Segal never promised that he would voluntarily pay Schofel’s fees; he only stated he would do so if ordered by a court. No one suggests that Segal would have been required to pay the costs of Sehofel’s response if the court found the grievances meritorious. Accordingly, Segal never repudiated a previous position he had taken. He had a right to challenge the grievance-related fees. In addition, Schofel cannot claim reliance on Segal’s email as the basis for her response to his grievances. Not only was she required to respond under her letter of appointment as parenting coordinator, but she wanted to do so to defend her reputation. In short, the doctrine of equitable estoppel does not apply here.
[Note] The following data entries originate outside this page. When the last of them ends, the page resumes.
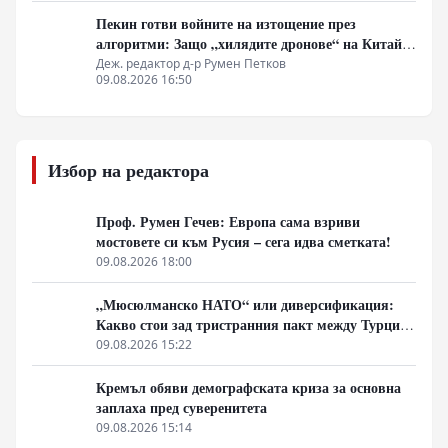
Пекин готви войните на изтощение през
алгоритми: Защо „хилядите дронове“ на Китай
са илюзия за лаици
Деж. редактор д-р Румен Петков
09.08.2026 16:50
Избор на редактора
Проф. Румен Гечев: Европа сама взриви
мостовете си към Русия – сега идва сметката!
09.08.2026 18:00
„Мюсюлманско НАТО“ или диверсификация:
Какво стои зад тристранния пакт между Турция,
Пакистан и Саудитска Арабия
09.08.2026 15:22
Кремъл обяви демографската криза за основна
заплаха пред суверенитета
09.08.2026 15:14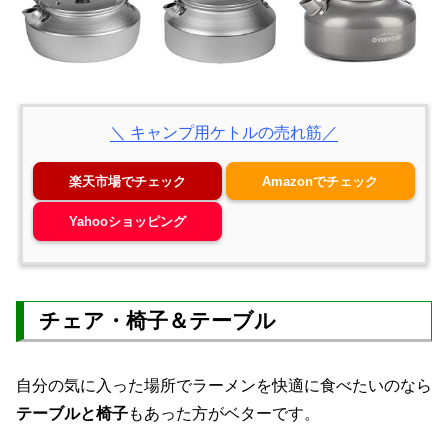
＼ キャンプ用ケトルの売れ筋／
楽天市場でチェック
Amazonでチェック
Yahooショッピング
チェア・椅子＆テーブル
自分の気に入った場所でラーメンを快適に食べたいのなら
テーブルと椅子
もあった方がベターです。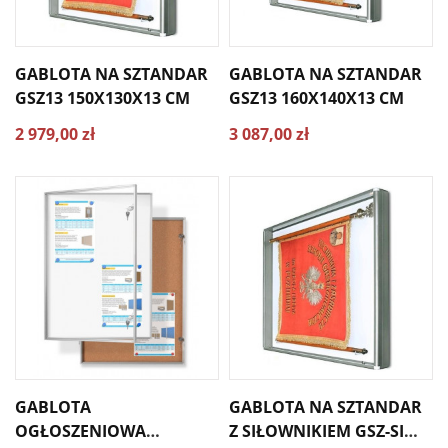
GABLOTA NA SZTANDAR
GABLOTA NA SZTANDAR
GSZ13 150X130X13 CM
GSZ13 160X140X13 CM
2 979,00 zł
3 087,00 zł
GABLOTA
GABLOTA NA SZTANDAR
OGŁOSZENIOWA
Z SIŁOWNIKIEM GSZ-SI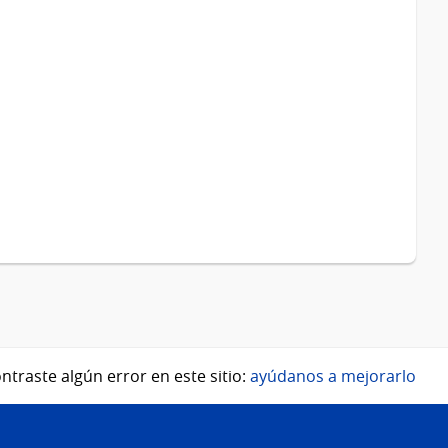
ntraste algún error en este sitio:
ayúdanos a mejorarlo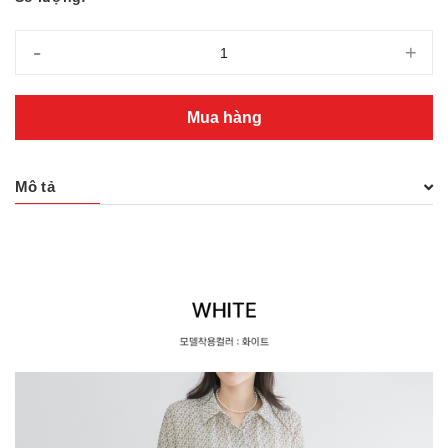
-
+
Mua hàng
Mô tả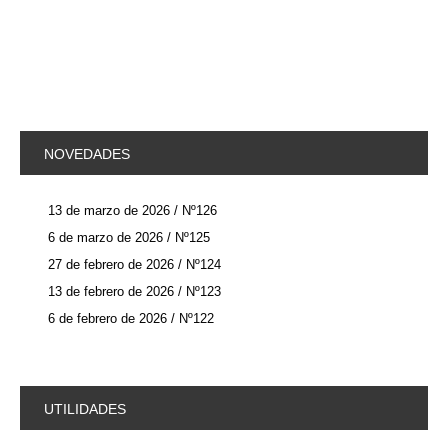
NOVEDADES
13 de marzo de 2026 / Nº126
6 de marzo de 2026 / Nº125
27 de febrero de 2026 / Nº124
13 de febrero de 2026 / Nº123
6 de febrero de 2026 / Nº122
UTILIDADES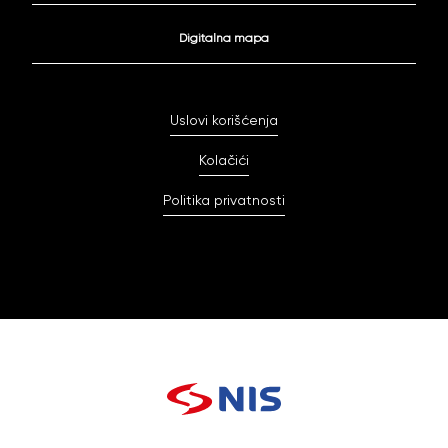
Digitalna mapa
Uslovi korišćenja
Kolačići
Politika privatnosti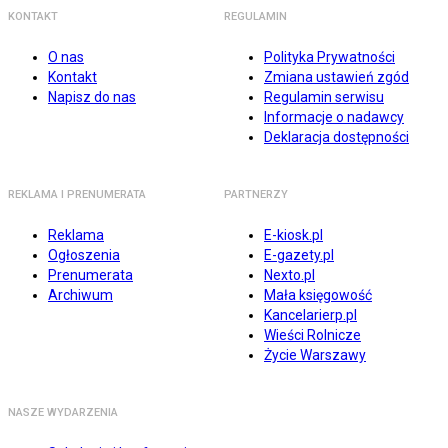
KONTAKT
REGULAMIN
O nas
Polityka Prywatności
Kontakt
Zmiana ustawień zgód
Napisz do nas
Regulamin serwisu
Informacje o nadawcy
Deklaracja dostępności
REKLAMA I PRENUMERATA
PARTNERZY
Reklama
E-kiosk.pl
Ogłoszenia
E-gazety.pl
Prenumerata
Nexto.pl
Archiwum
Mała księgowość
Kancelarierp.pl
Wieści Rolnicze
Życie Warszawy
NASZE WYDARZENIA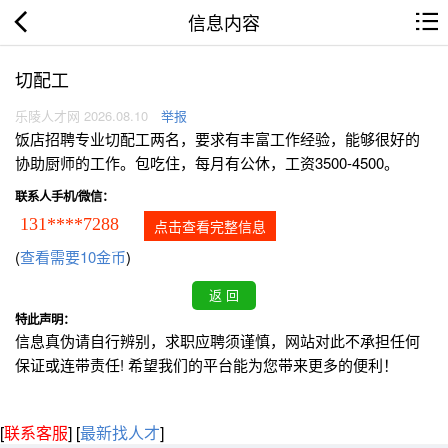
信息内容
切配工
乐陵人才网 2026.08.10
举报
饭店招聘专业切配工两名，要求有丰富工作经验，能够很好的
协助厨师的工作。包吃住，每月有公休，工资3500-4500。
联系人手机/微信：
131****7288
点击查看完整信息
(
查看需要10金币
)
特此声明：
信息真伪请自行辨别，求职应聘须谨慎，网站对此不承担任何
保证或连带责任! 希望我们的平台能为您带来更多的便利！
[
联系客服
]
[
最新找人才
]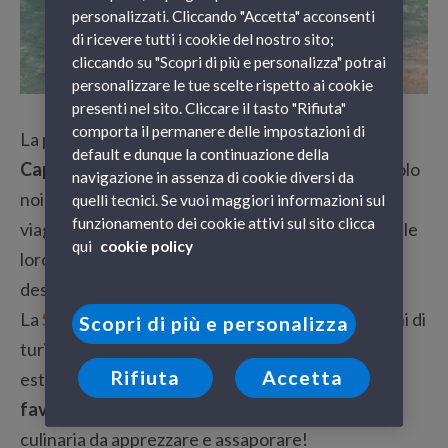
personalizzati. Cliccando "Accetta" acconsenti
di ricevere tutti i cookie del nostro sito;
cliccando su "Scopri di più e personalizza" potrai
personalizzare le tue scelte rispetto ai cookie
presenti nel sito. Cliccare il tasto "Rifiuta"
comporta il permanere delle impostazioni di
La più bella spiaggia d’Italia è quella di
San Vito lo
default e dunque la continuazione della
Capo
, all’estremità nord della
Sicilia
. Non siamo solo
navigazione in assenza di cookie diversi da
noi di Viedelmare a sostenerlo, ma milioni di
quelli tecnici. Se vuoi maggiori informazioni sul
funzionamento dei cookie attivi sul sito clicca
viaggiatori che ogni anno decidono di trascorrere le
qui
cookie policy
loro
vacanze di mare
in Italia e scelgono come
destinazione la bella Sicilia.
La
Sicilia
è una regione che ogni anno ospita milioni di
Scopri di più e personalizza
turisti che scelgono di passare le proprie vacanze
Rifiuta
Accetta
estive in una location famosa per il suo
mare
favoloso
, una cultura millenaria e una tradizione
culinaria da apprezzare e assaporare!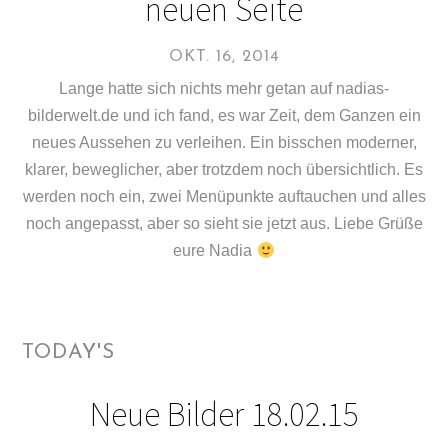
neuen Seite
OKT. 16, 2014
Lange hatte sich nichts mehr getan auf nadias-
bilderwelt.de und ich fand, es war Zeit, dem Ganzen ein
neues Aussehen zu verleihen. Ein bisschen moderner,
klarer, beweglicher, aber trotzdem noch übersichtlich. Es
werden noch ein, zwei Menüpunkte auftauchen und alles
noch angepasst, aber so sieht sie jetzt aus. Liebe Grüße
eure Nadia
TODAY'S
Neue Bilder 18.02.15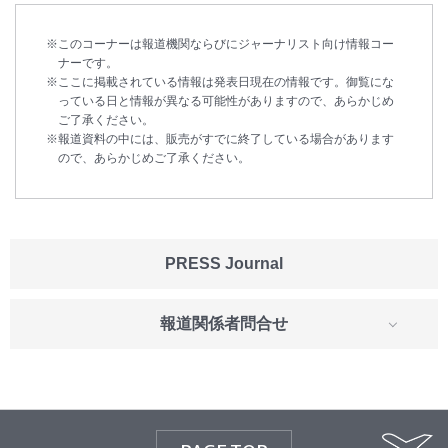
このコーナーは報道機関ならびにジャーナリスト向け情報コー
ナーです。
ここに掲載されている情報は発表日現在の情報です。御覧にな
っている日と情報が異なる可能性がありますので、あらかじめ
ご了承ください。
報道資料の中には、販売がすでに終了している場合があります
ので、あらかじめご了承ください。
PRESS Journal
報道関係者問合せ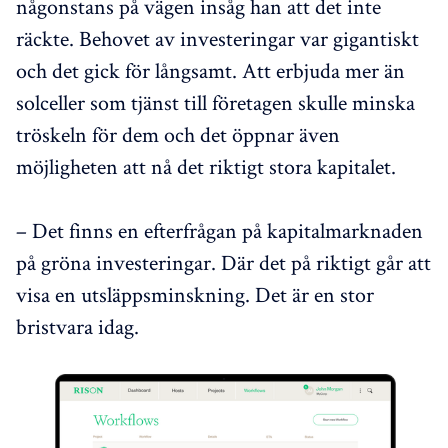
någonstans på vägen insåg han att det inte
räckte. Behovet av investeringar var gigantiskt
och det gick för långsamt. Att erbjuda mer än
solceller som tjänst till företagen skulle minska
tröskeln för dem och det öppnar även
möjligheten att nå det riktigt stora kapitalet.
– Det finns en efterfrågan på kapitalmarknaden
på gröna investeringar. Där det på riktigt går att
visa en utsläppsminskning. Det är en stor
bristvara idag.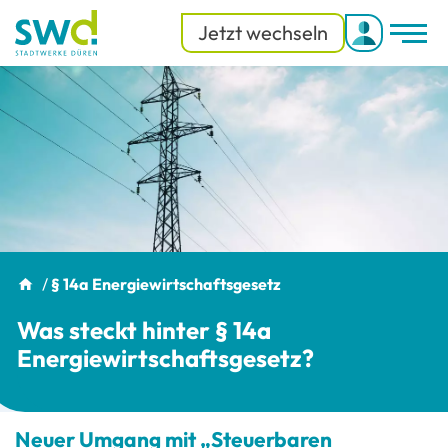
Jetzt wechseln
Men
Menü
/
§ 14a Energiewirtschaftsgesetz
Was steckt hinter § 14a
Energiewirtschaftsgesetz?
Neuer Umgang mit „Steuerbaren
If Segal was not required to pay for the costs of Schofel’s response to the grievances based on the retainer agreement or the Guidelines — as the majority holds — then there is no other legally tenable ground that mandates that he pay those costs.

*271III.

I end as I began with a reminder of the purpose of appointing a parenting coordinator. According to the Notice to the Bar initiating the Parenting Coordinator Pilot Program:

The Parenting Coordinator’s goal is to aid parties in monitoring the existing parenting plan, reducing misunderstandings, clarifying priorities, exploring possibilities for compromise and developing methods of communication that promote collaboration in parenting____The Parenting Coordinator should provide guidance and direction to the parties with the primary focus on the best interests of the child by reducing conflict and fostering sound decisions that aid positive child development.
[Notice to the Bar: Parenting Coordinator Pilot Program, § I., 188 N.J.L.J. 169 (Apr. 9,2007).]

If a parenting coordinator cannot fulfill the role described in the Notice to the Bar, the task is pointless.

I do not doubt that Moses Segal was a most difficult and contentious parent. But it is not likely that a reasonable person would expect that he would have to compensate a parenting coordinator $33,304.57 for responding to grievances, when the person’s share of the total parenting coordinator fees amounted to only $12,128.95. Holding Segal accountable under those circumstances contravenes “the interests of justice, morality and common fairness” essential to a proper application of equitable estoppel. See Gruber v. Mayor of Raritan Twp., 39 N.J. 1, 13, 186 A.2d 489 (1962).

There may be policy benefits in awarding reasonable fees to a parenting coordinator in clearly defined circumstances, but ordering parents to pay exorbitant fees associated with the grievance process will surely dissuade them from exercising their rights to file grievances under the Parenting Coordinator Guidelines.

For these reasons, I respectfully dissent. I concur with the remainder of the majority opinion.

For affirmance in part/reversal in part — Chief Justice RABNER and Justices LaVECCHIA, HOENS and PATTERSON, and Judge WEFING (temporarily assigned) — 5.

For dissent in part!concurrence in part — Justice ALBIN — 1.

The grievance procedures set forth in the order appointing Sehofel as parenting coordinator provide:

A person having a complaint or grievance shall discuss the matter with the Parenting Coordinator in person in an attempt to resolve it before pursuing it in any other manner. If the issue remains unresolved, the aggrieved party shall submit a written letter detailing the complaint or grievance to the Parenting Coordinator with a copy to the other party Tand] both attorneys----The Parenting Coordinator shall within thirty (30) days provide a written response to both parties and the attorneys____In situations where the grievance or complaint is not resolved by this process a hearing may be requested of the court by the dissatisfied party to address the issues that have been raised and make a final determination.